The bad thing was the ludicrously dramatic outing of the Apple engineer who lost the prototype. This earned Giz a well-deserved backlash, but we shouldn't let it overshadow the value of the original scoop. Checkbook journalism has its uses, and journalism of any kind is gold dust in the PR-fed world of gadget writing.

BBG fans may be pleased to see that Joel Johnson, now at Gizmodo, agrees that the engineer's outing was a bad idea. He also kills another rumor doing the rounds–this being that the whole thing was a controlled leak–and repeats the point that access journalism sucks. You shouldn't trust the tech press PR corps who are happy with it any more than you trust Gizmodo.

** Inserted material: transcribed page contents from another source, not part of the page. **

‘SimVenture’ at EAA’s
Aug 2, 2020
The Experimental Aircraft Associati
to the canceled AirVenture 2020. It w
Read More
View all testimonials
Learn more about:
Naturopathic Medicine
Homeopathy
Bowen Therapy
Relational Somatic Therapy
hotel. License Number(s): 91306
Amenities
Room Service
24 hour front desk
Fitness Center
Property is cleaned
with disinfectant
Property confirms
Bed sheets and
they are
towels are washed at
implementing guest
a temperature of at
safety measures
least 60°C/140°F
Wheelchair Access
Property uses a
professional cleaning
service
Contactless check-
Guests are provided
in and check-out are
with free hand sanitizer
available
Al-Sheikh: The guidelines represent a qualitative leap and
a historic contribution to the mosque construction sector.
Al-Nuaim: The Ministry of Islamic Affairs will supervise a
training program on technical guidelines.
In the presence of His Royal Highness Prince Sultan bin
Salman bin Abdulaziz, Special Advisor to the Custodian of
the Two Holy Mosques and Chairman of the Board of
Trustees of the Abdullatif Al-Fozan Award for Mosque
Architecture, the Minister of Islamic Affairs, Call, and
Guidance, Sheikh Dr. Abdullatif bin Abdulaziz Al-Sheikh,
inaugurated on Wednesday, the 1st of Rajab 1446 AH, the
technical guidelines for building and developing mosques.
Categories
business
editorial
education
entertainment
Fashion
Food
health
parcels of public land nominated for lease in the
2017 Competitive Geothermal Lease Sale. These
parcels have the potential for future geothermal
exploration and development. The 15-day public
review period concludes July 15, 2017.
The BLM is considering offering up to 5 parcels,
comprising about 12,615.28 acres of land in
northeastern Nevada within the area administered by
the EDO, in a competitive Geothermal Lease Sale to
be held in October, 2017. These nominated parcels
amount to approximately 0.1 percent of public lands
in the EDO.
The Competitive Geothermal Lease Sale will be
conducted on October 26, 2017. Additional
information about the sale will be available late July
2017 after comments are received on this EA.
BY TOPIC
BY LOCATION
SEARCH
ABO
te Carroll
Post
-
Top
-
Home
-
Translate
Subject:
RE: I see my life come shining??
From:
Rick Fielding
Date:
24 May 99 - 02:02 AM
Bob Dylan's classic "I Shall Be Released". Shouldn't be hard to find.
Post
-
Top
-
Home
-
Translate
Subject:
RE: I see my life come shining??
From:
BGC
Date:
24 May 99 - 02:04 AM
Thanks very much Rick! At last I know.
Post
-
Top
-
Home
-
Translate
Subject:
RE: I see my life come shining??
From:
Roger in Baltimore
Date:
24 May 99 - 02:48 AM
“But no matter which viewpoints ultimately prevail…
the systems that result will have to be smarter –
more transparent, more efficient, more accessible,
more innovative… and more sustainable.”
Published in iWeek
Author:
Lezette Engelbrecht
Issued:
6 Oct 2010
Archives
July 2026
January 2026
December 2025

It's impossible to argue that "access journalism" has anything but a deleterious effect on the objectivity of journalists.

Journalists will often freak out if you point this out because you are implying they are ethically or psychologically compromised. Tough shit. As someone who also gets sneak previews from gadget companies and free gear to test, even if temporarily, I have to cop to it, too. We do our best not to let it influence us, but to deny there is any influence at all is disingenuous. …

Almost everyone in tech writing is compromised, but in this instance, only Gizmodo, Engadget and a single anonymous blogger have anything to show for it.

It's hardly fair to complain about gadget writers rewriting press releases, then complain about how they get to real news, too. There's just not that much on the beat that isn't spooned out by PR people; if it takes a drunken employee's mishap and a paid-off thief, that's what it takes.

Also, those fantasizing in public about someone prosecuting Gizmodo should put it away. It's disgusting. If you find Giz intolerable now, imagine it getting to mythologize its victimhood as a crusading poster child for press freedoms. God help us if Apple sues it or if it is prosecuted over this!

Finally, you know what that SIM slot means? I think it means we're stuck with AT&T for another gen. Damn.